- **What to work on**: In the entries, copy the lines starting at the one containing "Liebst du es" and ending at the one containing "auch den letzten Soßenklecks aufzutunken.", swapping "Baguette" for "Ciabatta" and leaving everything else untouched.

---------- Materials provided ----------

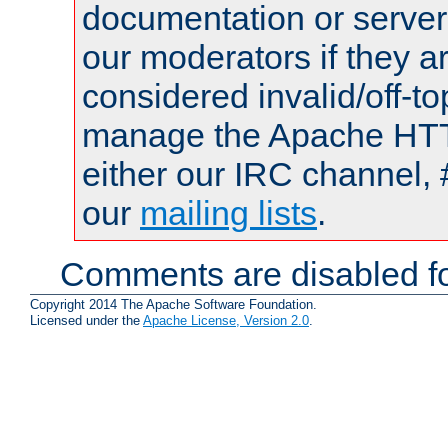
documentation or serve
our moderators if they a
considered invalid/off-t
manage the Apache HTTP
either our IRC channel, 
our
mailing lists
.
Comments are disabled fo
Copyright 2014 The Apache Software Foundation.
Licensed under the
Apache License, Version 2.0
.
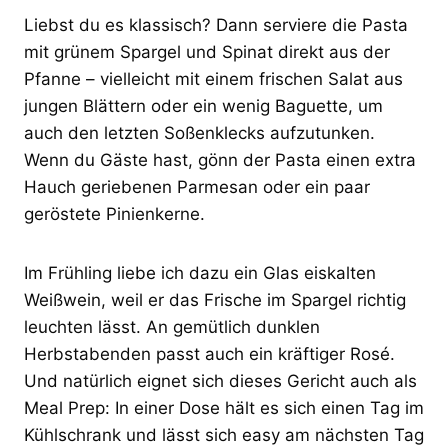
Liebst du es klassisch? Dann serviere die Pasta
mit grünem Spargel und Spinat direkt aus der
Pfanne – vielleicht mit einem frischen Salat aus
jungen Blättern oder ein wenig Baguette, um
auch den letzten Soßenklecks aufzutunken.
Wenn du Gäste hast, gönn der Pasta einen extra
Hauch geriebenen Parmesan oder ein paar
geröstete Pinienkerne.
Im Frühling liebe ich dazu ein Glas eiskalten
Weißwein, weil er das Frische im Spargel richtig
leuchten lässt. An gemütlich dunklen
Herbstabenden passt auch ein kräftiger Rosé.
Und natürlich eignet sich dieses Gericht auch als
Meal Prep: In einer Dose hält es sich einen Tag im
Kühlschrank und lässt sich easy am nächsten Tag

----------

- **Worked solution**:
Liebst du es klassisch? Dann serviere die Pasta
mit grünem Spargel und Spinat direkt aus der
Pfanne – vielleicht mit einem frischen Salat aus
jungen Blättern oder ein wenig Ciabatta, um
auch den letzten Soßenklecks aufzutunken.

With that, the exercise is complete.